Lily mengaku kini mulai melihat Makassar dari perspektif masa depan. Setiap kali pulang ke Makassar, tak ada waktu baginya bernostalgia. Ia harus bertemu sejumlah anak muda Makassar dan membicarakan apa yang akan mereka lakukan untuk Makassar.

"Kami sadar Makassar memiliki punya segudang masalah, tapi kami adalah bagian kecil dari kota ini yang ingin memberi jawaban atas masalah tersebut dan membawa dampak paling tidak untuk orang di sekitar kita,"tambahnya.

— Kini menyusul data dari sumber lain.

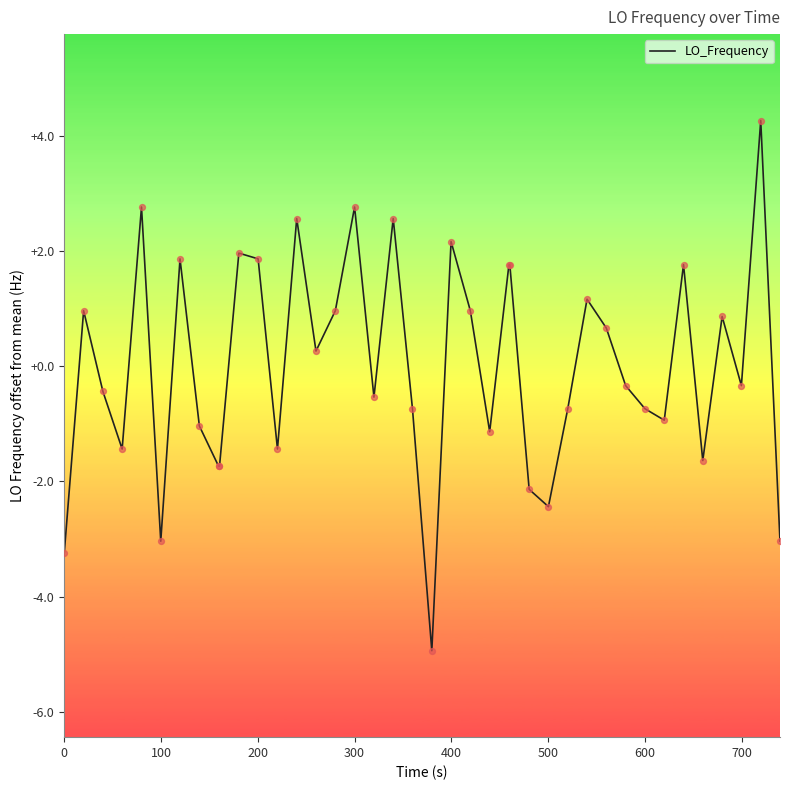

What is the smallest value displayed?

-4.9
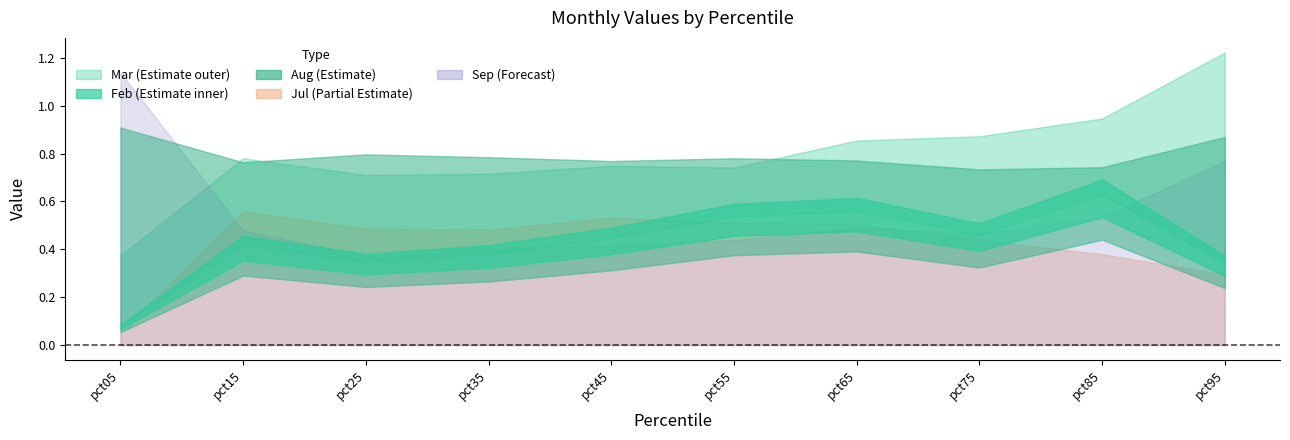

In Sep, how many points are lower than both neighbors (excluding endpoints)?

2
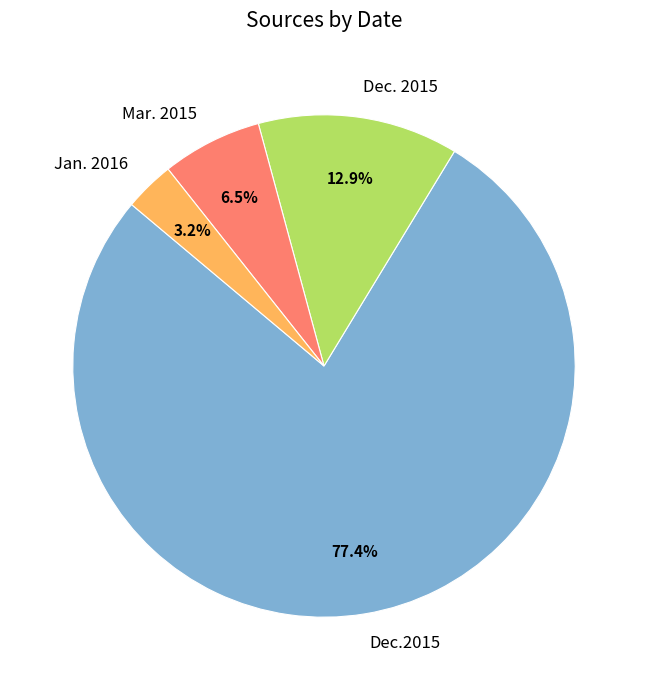

Which slice represents more than half of the pie?

Dec.2015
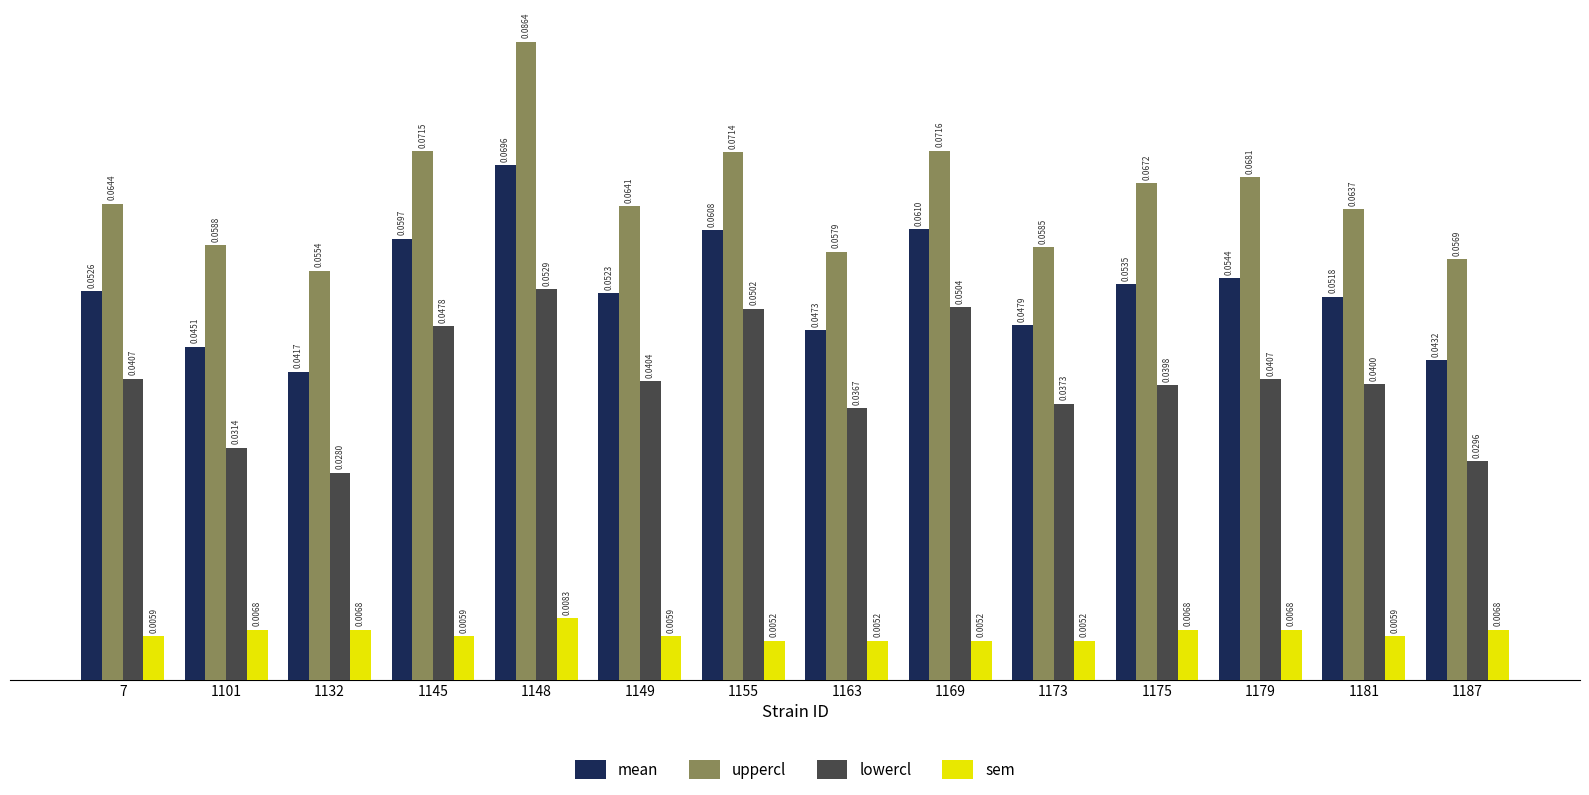

Does the chart contain stacked bars?

No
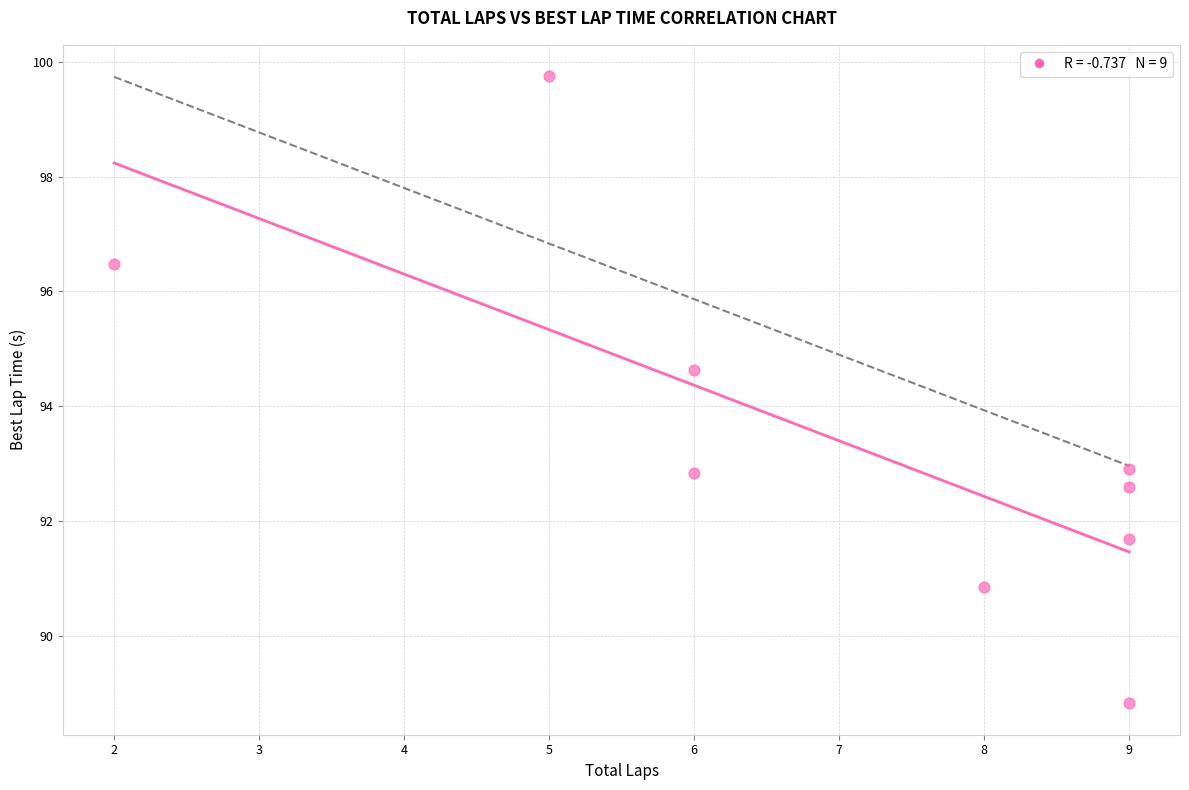

What Y value in the scatter plot is closest to 94?

94.6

Ia pun menginginkan anak muda Makassar bangga sebagai orang biasa yang berdaya, memiliki etos kerja, dan kepekaan terhadap urusan-urusan kemanusiaan, serta menjadi bagian dari pembangunan kemanusian itu sendiri. Mimpi inilah yang senantiasa membuatnya ingin pulang ke Makassar.

Menurutnya, jika semangat dan harapan tersebut bisa ditularkan ke ke anak-anak muda Makassar yang menjadi volunteer di MIWF ataupun project Rumata' lainnya, tentunya mereka akan mampu menciptakan pengalaman ber-Makassar yang berbeda.

"Saya sama Riri selalu bilang, kita harus pulang ke Makassar. Kita harus pulang dengan peran, tapi peran itu berbeda karena banyak teman saya pulang untuk berusaha, membangun karier politik atau hanya sekadar bernostalgia,"ujar ibu satu anak ini.